Right, right. And then maybe a little color on maybe - to a more relationship, I know there was something in that you thought would really be a nice opportunity in terms of expanding distribution in Asia.
It's moving along, it's our long term partner. We have another six years or five years on our contract. I would say it's probably going a little bit better in the oncology area than the core IV area in terms of meeting the goals we set, so I think everybody's working hard on to make the changes just - you've got business over there, sometimes things are little bit slower from a regulatory perspective. I think we feel good about oncology, but IV we're still pushing along probably not towards satisfaction yet.
Okay, thanks. And then finally on the sales force, I was wondering now as you enter 2018, all of the restructuring, re-org et cetera, as you look at your sales force going forward, are you pretty satisfied that you have pretty much what you want in place?
I think in parts of it - of the company, like if I use the domestic consumables portion of the business, I feel - we feel really good about what we have and that's been like sharpening our spear there because that's been our core.
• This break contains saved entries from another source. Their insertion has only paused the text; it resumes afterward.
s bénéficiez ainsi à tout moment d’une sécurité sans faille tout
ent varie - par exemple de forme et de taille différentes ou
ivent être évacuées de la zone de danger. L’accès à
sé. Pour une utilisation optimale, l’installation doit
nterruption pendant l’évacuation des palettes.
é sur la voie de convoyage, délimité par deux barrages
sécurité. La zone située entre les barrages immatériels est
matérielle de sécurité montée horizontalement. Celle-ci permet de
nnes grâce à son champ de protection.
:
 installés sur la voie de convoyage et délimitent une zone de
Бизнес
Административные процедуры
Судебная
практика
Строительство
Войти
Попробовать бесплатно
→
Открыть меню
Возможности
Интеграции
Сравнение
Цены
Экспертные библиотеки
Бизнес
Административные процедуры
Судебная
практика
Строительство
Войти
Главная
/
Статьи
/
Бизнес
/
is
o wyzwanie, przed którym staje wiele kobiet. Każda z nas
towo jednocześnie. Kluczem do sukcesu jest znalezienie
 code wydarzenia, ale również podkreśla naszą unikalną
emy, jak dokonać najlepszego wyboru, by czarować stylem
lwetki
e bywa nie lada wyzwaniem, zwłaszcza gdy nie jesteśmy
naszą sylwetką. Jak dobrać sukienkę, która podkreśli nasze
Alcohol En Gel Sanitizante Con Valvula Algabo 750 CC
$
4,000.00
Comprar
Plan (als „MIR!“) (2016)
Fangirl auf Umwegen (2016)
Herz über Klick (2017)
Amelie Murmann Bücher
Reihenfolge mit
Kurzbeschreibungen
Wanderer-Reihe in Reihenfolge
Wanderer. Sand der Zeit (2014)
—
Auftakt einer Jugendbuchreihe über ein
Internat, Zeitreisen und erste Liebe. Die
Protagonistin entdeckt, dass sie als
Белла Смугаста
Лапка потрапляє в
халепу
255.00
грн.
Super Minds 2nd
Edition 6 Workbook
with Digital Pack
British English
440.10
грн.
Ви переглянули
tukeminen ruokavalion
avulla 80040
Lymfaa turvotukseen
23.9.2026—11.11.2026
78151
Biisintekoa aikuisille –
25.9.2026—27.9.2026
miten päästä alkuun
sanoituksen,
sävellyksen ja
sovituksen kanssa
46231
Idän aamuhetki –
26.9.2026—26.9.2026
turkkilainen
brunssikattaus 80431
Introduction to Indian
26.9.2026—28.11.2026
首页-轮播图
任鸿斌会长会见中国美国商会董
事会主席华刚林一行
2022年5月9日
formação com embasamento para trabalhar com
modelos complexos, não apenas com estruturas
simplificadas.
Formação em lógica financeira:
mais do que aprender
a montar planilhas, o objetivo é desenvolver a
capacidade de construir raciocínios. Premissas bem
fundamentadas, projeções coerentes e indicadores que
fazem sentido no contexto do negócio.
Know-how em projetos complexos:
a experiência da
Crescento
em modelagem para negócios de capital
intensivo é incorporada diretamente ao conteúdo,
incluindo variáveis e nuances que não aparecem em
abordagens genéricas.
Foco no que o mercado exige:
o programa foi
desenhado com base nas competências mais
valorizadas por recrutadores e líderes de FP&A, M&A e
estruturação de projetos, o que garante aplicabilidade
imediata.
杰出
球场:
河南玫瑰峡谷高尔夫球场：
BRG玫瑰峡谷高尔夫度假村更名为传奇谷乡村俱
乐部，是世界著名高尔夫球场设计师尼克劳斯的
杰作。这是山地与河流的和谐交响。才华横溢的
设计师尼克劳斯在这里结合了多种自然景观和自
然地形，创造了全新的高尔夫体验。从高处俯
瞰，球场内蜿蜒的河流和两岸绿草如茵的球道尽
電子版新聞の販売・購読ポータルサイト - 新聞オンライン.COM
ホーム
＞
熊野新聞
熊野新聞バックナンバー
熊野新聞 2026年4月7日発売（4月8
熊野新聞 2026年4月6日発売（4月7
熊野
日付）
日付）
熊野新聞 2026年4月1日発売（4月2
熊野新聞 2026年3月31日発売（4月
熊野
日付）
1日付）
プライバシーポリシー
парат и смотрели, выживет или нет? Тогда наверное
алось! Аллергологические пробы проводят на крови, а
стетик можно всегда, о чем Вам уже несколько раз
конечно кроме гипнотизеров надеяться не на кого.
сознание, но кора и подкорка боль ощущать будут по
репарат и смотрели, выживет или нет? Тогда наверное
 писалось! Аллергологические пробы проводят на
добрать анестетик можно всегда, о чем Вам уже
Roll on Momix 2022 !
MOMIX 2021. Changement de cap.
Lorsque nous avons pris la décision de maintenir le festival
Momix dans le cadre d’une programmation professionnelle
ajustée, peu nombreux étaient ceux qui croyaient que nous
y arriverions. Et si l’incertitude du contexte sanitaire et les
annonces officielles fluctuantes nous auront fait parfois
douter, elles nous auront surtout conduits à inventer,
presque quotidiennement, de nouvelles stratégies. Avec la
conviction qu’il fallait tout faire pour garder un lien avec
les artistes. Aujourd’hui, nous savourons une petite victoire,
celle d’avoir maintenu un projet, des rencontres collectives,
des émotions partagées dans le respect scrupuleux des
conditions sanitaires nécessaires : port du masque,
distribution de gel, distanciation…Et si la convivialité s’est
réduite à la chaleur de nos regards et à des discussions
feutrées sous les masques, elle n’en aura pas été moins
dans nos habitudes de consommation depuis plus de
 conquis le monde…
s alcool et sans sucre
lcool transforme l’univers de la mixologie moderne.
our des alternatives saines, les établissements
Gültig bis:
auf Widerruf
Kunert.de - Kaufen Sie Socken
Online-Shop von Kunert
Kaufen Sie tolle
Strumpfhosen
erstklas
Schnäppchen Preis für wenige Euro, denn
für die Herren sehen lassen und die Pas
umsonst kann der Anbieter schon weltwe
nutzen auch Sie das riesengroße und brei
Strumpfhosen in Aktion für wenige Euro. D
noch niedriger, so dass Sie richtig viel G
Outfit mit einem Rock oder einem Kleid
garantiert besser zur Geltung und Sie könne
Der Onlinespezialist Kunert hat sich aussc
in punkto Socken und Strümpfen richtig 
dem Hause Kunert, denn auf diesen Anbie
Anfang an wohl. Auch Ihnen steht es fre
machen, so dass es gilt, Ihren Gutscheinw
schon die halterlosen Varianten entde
I think on device business we've changed a lot of people and the people that are with us today, we believe in strongly, we believe in fully, but we've had a couple of rounds of iterations to try to get it right and we keep trying to improve every day. And internationally there are still countries that require work.
Okay, thanks again for taking the questions.
I'm showing no further questions at this time. I'd now like to turn the conference back to Vivek.
Okay, thanks everybody. It's been a - 2017 was a really interesting year, really a neat year. It's also been a year which our people worked incredibly hard just disclose process and leading up to this decision to take a couple or more days on the case. It's been a kind of a nonstop ride and we certainly expect it to continue that way. We are working incredibly hard through it, the whole team is and company is working hard and we appreciate everybody's support and we will talk to you and sorry for the call being so late in the quarter here. We'll literally talk to you in eight weeks on the Q1 call. So thanks everyone.
Ladies and gentlemen, this concludes today's conference. Thank you for your participation and have a wonderful day. You may all disconnect.